Le statut résident quasiment écarté, les propositions retoquées
Le diagnostic effectué, le gouvernement apporte, dans le second et troisième dossiers, ses réponses aux diverses propositions des élus insulaires. Et la tonalité n'est guère différente : mantra des nationalistes et considérée comme une clé de voûte, l'idée d'un statut de résident devient quasiment utopique.
À en croire les services du ministère, le droit de l'Union Européenne ferait selon toute vraisemblance obstacle à sa mise en place. Les deux exemples existants de "statut de résident" au sein de l'Union Européenne, au Danemark et à Malte, ont été négociés lors de l'adhésion respective de ces Etats. "Obtenir une dérogation similaire pour la Corse impliquerait une renégociation des traités de l'UE, ce qui requiert l'unanimité des Etats membres", est-il remarqué.

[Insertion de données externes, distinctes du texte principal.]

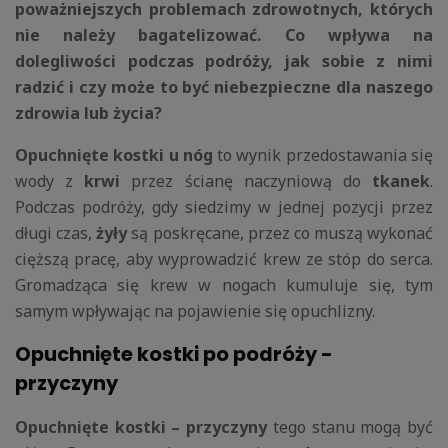
poważniejszych problemach zdrowotnych, których
nie należy bagatelizować. Co wpływa na
dolegliwości podczas podróży, jak sobie z nimi
radzić i czy może to być niebezpieczne dla naszego
zdrowia lub życia?
Opuchnięte kostki u nóg
to wynik przedostawania się
wody z
krwi
przez ścianę naczyniową do
tkanek
.
Podczas podróży, gdy siedzimy w jednej pozycji przez
długi czas,
żyły
są poskręcane, przez co muszą wykonać
cięższą pracę, aby wyprowadzić krew ze stóp do serca.
Gromadząca się krew w nogach kumuluje się, tym
samym wpływając na pojawienie się opuchlizny.
Opuchnięte kostki po podróży -
przyczyny
O
puchnięte kostki – przyczyny
tego stanu mogą być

Les propositions, pourtant de moindre ampleur, formulées par les députés nationalistes à l'Assemblée nationale se heurtent également à une fin de non-recevoir... À l'image de celles concernant une fiscalité immobilière spécifique à la Corse, portées par Jean-Félix Acquaviva.
On y retrouve, entre autres, un article visant à majorer la taxe d'habitation sur les résidences secondaires d'un taux compris entre 20 et 90 % dans les communes insulaires. Problème, selon le document, "l'analyse complémentaire de la proposition de loi fait apparaître des risques d'inconstitutionnalité".
Enfin, la droite insulaire, par l'intermédiaire de Marie-Anne Pieri, avait remis un inventaire de 35 pages de propositions. Elles visaient principalement l'indivision successorale et les donations. Même verdict : elles sont là encore retoquées. "Le coût pour les finances publiques des mesures proposées serait potentiellement très élevé", est-il ainsi souligné.
L'agacement des élus insulaires
Un refus jugé sotto voce incompréhensible et exaspérant par les élus de droite, qui défendent des mesures "concrètes" et qui plus est formulées à droit constant, c'est à dire sans nécessité d'un changement institutionnel.
Le ton est encore plus sévère chez les nationalistes qui remettent en cause l'avenir même de ce processus de négociation. Face à ces retours peu encourageants, une réponse politique sera sollicitée dès ce mercredi matin.
Reste à savoir si elle sera différente de celles formulées dans ces documents par les services de Beauvau.